誰かのことを悪く言ってしまうとき、それは「感情のすり替え」が行われているのかもしれません。自分と誰かを比べて、相手を悪く思ったり、みんなで悪口を言ったり、足を引っ張ってしまう行動の原因について描いた漫画が共感を呼んでいます。
自分より優れている人を目の当たりにして、悔しさや情けなさ、焦りなどを感じることがあります。でも、それを認められない自分は「あいつが認められているのはおかしい」と相手に対して怒りなどを覚えるという感情のすり替えが起こることも……。相手のすごさと自分のダメさは関係ないのに、ついリンクさせてしまう!
本当なら悔しさをバネにして努力すればいいのに「悪いやつに怒っている」という感情にすり替わってしまうことで、相手の悪口を言ったり足を引っ張ろうとしてしまう。さらに、みんなで悪口を言うと楽しくなることもあったり……。でも、悪いことを楽しんでいるという事実を認められない人たちは、さらに対象者が悪いことをしているから自分たちは怒っているのだと、重ねて感情のすり替えを行っているのかも。
つまり「悔しい」「みじめ」などの本来の感情を見失い「自分は怒っている」「正しいことをしている」という都合のいい感情にすり替え正当化する悪循環が、極端な悪口などにつながってしまうのではないかと作中では分析されています。確かに、自分の負の状況や感情を認めるより、相手を攻撃した方が楽ですもんね。
作者の漢弾地さんの場合は、奥様が「悪口はやめなよ」と言ってくれたことで行動を変えていくことができ、徐々に感情のすり替えから抜け出せたといいます。漢弾地さんは自分の悪い感情を認めるのは難しいものの、そういった感情を言葉に出すことでとてもスッキリすることに気づいたそうです。
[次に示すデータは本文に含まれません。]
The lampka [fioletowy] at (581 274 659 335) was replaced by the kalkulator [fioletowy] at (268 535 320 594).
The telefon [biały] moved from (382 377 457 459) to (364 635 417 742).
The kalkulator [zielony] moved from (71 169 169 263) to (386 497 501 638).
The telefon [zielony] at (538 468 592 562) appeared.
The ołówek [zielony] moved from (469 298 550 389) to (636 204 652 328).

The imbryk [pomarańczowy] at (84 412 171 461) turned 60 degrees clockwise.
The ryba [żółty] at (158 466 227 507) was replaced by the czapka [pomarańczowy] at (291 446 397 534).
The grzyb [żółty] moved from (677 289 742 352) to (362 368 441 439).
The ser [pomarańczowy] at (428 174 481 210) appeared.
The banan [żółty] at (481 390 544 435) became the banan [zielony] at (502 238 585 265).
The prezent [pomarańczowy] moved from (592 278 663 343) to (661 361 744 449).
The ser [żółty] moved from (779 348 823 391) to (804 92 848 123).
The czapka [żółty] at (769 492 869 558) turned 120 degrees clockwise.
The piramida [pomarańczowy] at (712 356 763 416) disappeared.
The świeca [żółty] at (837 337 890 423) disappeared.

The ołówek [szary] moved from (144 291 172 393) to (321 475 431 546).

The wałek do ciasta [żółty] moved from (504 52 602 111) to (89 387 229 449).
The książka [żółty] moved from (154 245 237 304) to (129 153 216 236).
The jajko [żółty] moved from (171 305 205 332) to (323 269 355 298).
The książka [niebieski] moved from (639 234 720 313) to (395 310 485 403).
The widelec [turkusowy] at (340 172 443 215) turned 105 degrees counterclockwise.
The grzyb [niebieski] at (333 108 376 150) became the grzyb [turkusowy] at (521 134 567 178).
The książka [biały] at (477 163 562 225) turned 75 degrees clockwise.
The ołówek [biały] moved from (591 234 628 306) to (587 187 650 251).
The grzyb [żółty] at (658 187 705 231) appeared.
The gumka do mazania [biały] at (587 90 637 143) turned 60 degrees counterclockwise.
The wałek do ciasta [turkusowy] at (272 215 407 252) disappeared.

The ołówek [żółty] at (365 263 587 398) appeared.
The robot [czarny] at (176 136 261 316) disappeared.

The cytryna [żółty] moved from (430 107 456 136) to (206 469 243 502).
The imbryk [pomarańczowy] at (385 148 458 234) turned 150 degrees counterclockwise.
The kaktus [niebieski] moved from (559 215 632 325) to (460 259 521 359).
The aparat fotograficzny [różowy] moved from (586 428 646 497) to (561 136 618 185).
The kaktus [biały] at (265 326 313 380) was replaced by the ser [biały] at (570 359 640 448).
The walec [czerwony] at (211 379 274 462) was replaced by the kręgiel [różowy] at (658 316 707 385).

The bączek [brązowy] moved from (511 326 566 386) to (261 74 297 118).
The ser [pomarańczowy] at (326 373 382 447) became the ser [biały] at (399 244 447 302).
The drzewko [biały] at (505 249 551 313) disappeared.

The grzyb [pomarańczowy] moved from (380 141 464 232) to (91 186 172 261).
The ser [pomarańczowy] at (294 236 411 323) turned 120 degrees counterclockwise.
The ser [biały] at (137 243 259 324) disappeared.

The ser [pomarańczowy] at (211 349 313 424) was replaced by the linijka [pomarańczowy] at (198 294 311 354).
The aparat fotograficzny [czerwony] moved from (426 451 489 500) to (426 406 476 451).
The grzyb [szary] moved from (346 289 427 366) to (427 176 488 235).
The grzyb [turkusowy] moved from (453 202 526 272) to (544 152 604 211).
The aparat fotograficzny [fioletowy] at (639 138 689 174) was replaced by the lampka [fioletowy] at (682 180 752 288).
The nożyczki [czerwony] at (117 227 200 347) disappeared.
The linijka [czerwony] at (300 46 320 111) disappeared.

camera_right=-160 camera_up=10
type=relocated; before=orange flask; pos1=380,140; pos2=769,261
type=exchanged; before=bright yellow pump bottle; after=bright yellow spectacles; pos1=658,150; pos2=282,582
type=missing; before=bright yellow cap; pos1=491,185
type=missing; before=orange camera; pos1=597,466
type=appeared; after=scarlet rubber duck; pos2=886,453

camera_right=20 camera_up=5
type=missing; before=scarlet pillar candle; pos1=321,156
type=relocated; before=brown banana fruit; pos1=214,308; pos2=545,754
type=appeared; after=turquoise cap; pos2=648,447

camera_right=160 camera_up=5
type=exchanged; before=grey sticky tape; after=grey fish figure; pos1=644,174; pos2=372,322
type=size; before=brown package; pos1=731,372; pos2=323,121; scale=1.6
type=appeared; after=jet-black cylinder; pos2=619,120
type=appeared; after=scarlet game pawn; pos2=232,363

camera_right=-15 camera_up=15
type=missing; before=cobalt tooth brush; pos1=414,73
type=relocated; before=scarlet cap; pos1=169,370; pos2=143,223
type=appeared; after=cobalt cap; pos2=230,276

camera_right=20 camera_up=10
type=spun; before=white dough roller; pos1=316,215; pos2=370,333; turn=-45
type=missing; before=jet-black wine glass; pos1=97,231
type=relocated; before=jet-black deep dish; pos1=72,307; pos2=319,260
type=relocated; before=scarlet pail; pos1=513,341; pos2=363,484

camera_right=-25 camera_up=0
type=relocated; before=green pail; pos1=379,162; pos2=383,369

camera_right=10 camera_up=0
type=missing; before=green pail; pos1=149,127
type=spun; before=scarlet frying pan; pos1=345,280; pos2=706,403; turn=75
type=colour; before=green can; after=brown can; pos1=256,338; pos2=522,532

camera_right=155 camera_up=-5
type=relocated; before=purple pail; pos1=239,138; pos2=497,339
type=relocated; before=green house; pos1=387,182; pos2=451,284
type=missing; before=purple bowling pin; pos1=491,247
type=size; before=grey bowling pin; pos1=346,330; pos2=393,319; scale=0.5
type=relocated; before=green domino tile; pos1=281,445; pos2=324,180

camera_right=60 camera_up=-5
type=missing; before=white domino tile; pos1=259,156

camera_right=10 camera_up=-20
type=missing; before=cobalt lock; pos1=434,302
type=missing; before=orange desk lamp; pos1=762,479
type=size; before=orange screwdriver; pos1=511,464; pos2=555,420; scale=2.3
今後はちょっと勇気を出して、感情を見失わないよう「自分が今どう感じているのかに向き合っていこうと思います」と、結んでいます。
成功している人や幸せそうな人を見て、うらやましいと思うことは誰にでもあるはず。でも、それが怒りや妬みにすり替わって本当の感情を見失うと行動も見失ってしまう。漢弾地さんも言っている通り、負の感情はあって当たり前ですが、それがむやみに膨張してしまわないよう、今の気持ちや状況を言葉にして、振り返ることが大切だと気付かせてくれる漫画です。
作品を読んだ読者からは「誰かに腹が立つときは自分がダメな時」「言語化は主観を客観に変える作業」など共感のコメントが集まっています。
作者の漢弾地さんは夫婦漫画『僕と妻の場合』が書籍化されており、Twitterでも漫画を精力的に発表しています(関連記事)。